Signs and symptoms to watch for during pregnancy
During pregnancy, you should watch for symptoms of the virus becoming active, such as tingling, itching, malaise, or burning around where the sore will eventually appear.
What are the medications which will be given if you have exposure to the virus?
If you have a history of herpes (or your blood test is positive), your doctor will prescribe an antiviral medication such as acyclovir (Valtrex) to reduce the risk of spreading the virus or having an outbreak around the time of your delivery. It is recommended to start medication (suppression therapy) at 36 weeks or sooner if you are at risk for preterm birth. Antiviral medications are safe during pregnancy.
Can you have a normal vaginal birth if you have Herpes?
This is a common question asked by individuals who are pregnant or planning for pregnancy. The good news is genital herpes is not an absolute indication of C-Section.
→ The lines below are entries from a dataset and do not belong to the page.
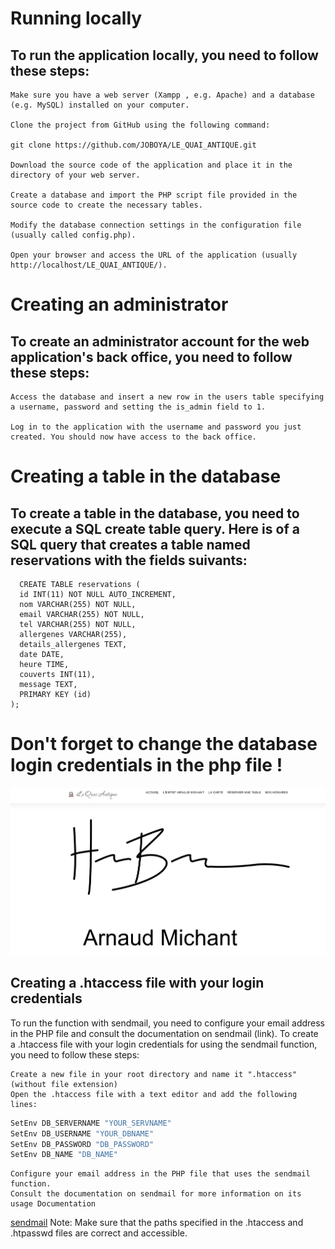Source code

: 
# Running locally 
## To run the application locally, you need to follow these steps:

    Make sure you have a web server (Xampp , e.g. Apache) and a database (e.g. MySQL) installed on your computer.

    Clone the project from GitHub using the following command:

    git clone https://github.com/JOBOYA/LE_QUAI_ANTIQUE.git

    Download the source code of the application and place it in the directory of your web server.

    Create a database and import the PHP script file provided in the source code to create the necessary tables.

    Modify the database connection settings in the configuration file (usually called config.php).

    Open your browser and access the URL of the application (usually http://localhost/LE_QUAI_ANTIQUE/).
# Creating an administrator
## To create an administrator account for the web application's back office, you need to follow these steps:

    Access the database and insert a new row in the users table specifying a username, password and setting the is_admin field to 1.

    Log in to the application with the username and password you just created. You should now have access to the back office.

# Creating a table in the database 

## To create a table in the database, you need to execute a SQL create table query. Here is of a SQL query that creates a table named reservations with the fields suivants:


```
  CREATE TABLE reservations (
  id INT(11) NOT NULL AUTO_INCREMENT,
  nom VARCHAR(255) NOT NULL,
  email VARCHAR(255) NOT NULL,
  tel VARCHAR(255) NOT NULL,
  allergenes VARCHAR(255),
  details_allergenes TEXT,
  date DATE,
  heure TIME,
  couverts INT(11),
  message TEXT,
  PRIMARY KEY (id)
);

```
# Don't forget to change the database login credentials in the php file !

![Screenshot](https://github.com/JOBOYA/LE_QUAI_ANTIQUE/blob/main/images/screenshot.jpg?raw=true)

## Creating a .htaccess file with your login credentials
To run the function with sendmail, you need to configure your email address in the PHP file and consult the documentation on sendmail (link). To create a .htaccess file with your login credentials for using the sendmail function, you need to follow these steps:

    Create a new file in your root directory and name it ".htaccess" (without file extension)
    Open the .htaccess file with a text editor and add the following lines:
```bash
SetEnv DB_SERVERNAME "YOUR_SERVNAME"
SetEnv DB_USERNAME "YOUR_DBNAME"
SetEnv DB_PASSWORD "DB_PASSWORD"
SetEnv DB_NAME "DB_NAME"

```
                


    Configure your email address in the PHP file that uses the sendmail function.
    Consult the documentation on sendmail for more information on its usage Documentation

[sendmail](https://www.sendmail.com/documentation) 
    Note: Make sure that the paths specified in the .htaccess and .htpasswd files are correct and accessible.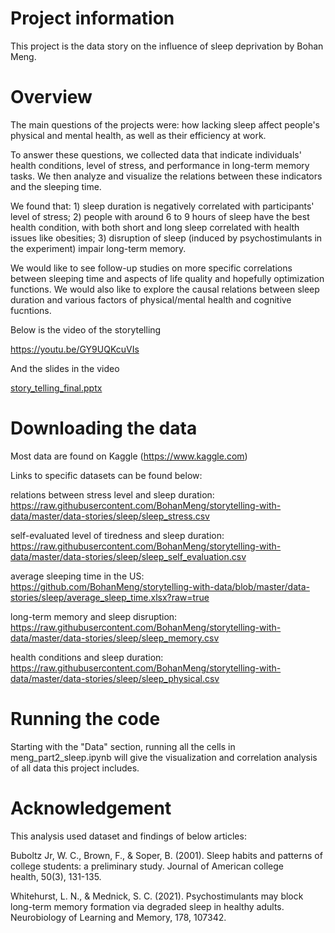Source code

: # Project information

This project is the data story on the influence of sleep deprivation by Bohan Meng. 

# Overview

The main questions of the projects were: how lacking sleep affect people's physical and mental health, as well as their efficiency at work. 

To answer these questions, we collected data that indicate individuals' health conditions, level of stress, and performance in long-term memory tasks. We then analyze and visualize the relations between these indicators and the sleeping time. 

We found that: 1) sleep duration is negatively correlated with participants' level of stress; 2) people with around 6 to 9 hours of sleep have the best health condition, with both short and long sleep correlated with health issues like obesities; 3) disruption of sleep (induced by psychostimulants in the experiment) impair long-term memory. 

We would like to see follow-up studies on more specific correlations between sleeping time and aspects of life quality and hopefully optimization functions. We would also like to explore the causal relations between sleep duration and various factors of physical/mental health and cognitive fucntions. 

Below is the video of the storytelling

https://youtu.be/GY9UQKcuVIs

And the slides in the video

[story_telling_final.pptx](https://github.com/BohanMeng/storytelling-with-data/files/8248552/story_telling_final.pptx)

# Downloading the data

Most data are found on Kaggle (https://www.kaggle.com)

Links to specific datasets can be found below:

relations between stress level and sleep duration: https://raw.githubusercontent.com/BohanMeng/storytelling-with-data/master/data-stories/sleep/sleep_stress.csv

self-evaluated level of tiredness and sleep duration: https://raw.githubusercontent.com/BohanMeng/storytelling-with-data/master/data-stories/sleep/sleep_self_evaluation.csv

average sleeping time in the US: https://github.com/BohanMeng/storytelling-with-data/blob/master/data-stories/sleep/average_sleep_time.xlsx?raw=true

long-term memory and sleep disruption: https://raw.githubusercontent.com/BohanMeng/storytelling-with-data/master/data-stories/sleep/sleep_memory.csv

health conditions and sleep duration: https://raw.githubusercontent.com/BohanMeng/storytelling-with-data/master/data-stories/sleep/sleep_physical.csv

# Running the code

Starting with the "Data" section, running all the cells in meng_part2_sleep.ipynb will give the visualization and correlation analysis of all data this project includes. 

# Acknowledgement

This analysis used dataset and findings of below articles: 

Buboltz Jr, W. C., Brown, F., & Soper, B. (2001). Sleep habits and patterns of college students: a preliminary study. Journal of American college health, 50(3), 131-135.

Whitehurst, L. N., & Mednick, S. C. (2021). Psychostimulants may block long-term memory formation via degraded sleep in healthy adults. Neurobiology of Learning and Memory, 178, 107342.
After careful examination, once you are in labor if you have no symptoms and sores around the genital area vaginal delivery may be safe.
It is important to know that C-section can’t completely prevent herpes transmission, but it can decrease the risk to your baby if you have a lesion by preventing direct contact with the vagina and labia.
It is important to note that while C-section delivery is indicated in women with genital lesions, the presence of non-genital lesions is not an indication for cesarean delivery. This includes lesions on the buttocks, thighs or back. It is, however, recommended that these lesions be covered.
How can you protect your newborn from getting Herpes?
If your partner has herpes and you don’t, do not have sexual intercourse in the last few weeks of pregnancy. Condoms can reduce the risk of transmission, but it is not 100% effective. There’s no reason to risk a new infection close to delivery.
In the unlikely event your baby has been exposed, your baby will be treated with antiviral medications. HSV can’t be passed through breast milk, so unless you have sores or lesions on your breasts, breastfeeding is completely safe.
Please consult your doctor if you are unsure about this infection, especially during pregnancy or if you are planning for pregnancy. Pre-marital or prenatal screening for STI will definitely help to prevent complications caused by this infection.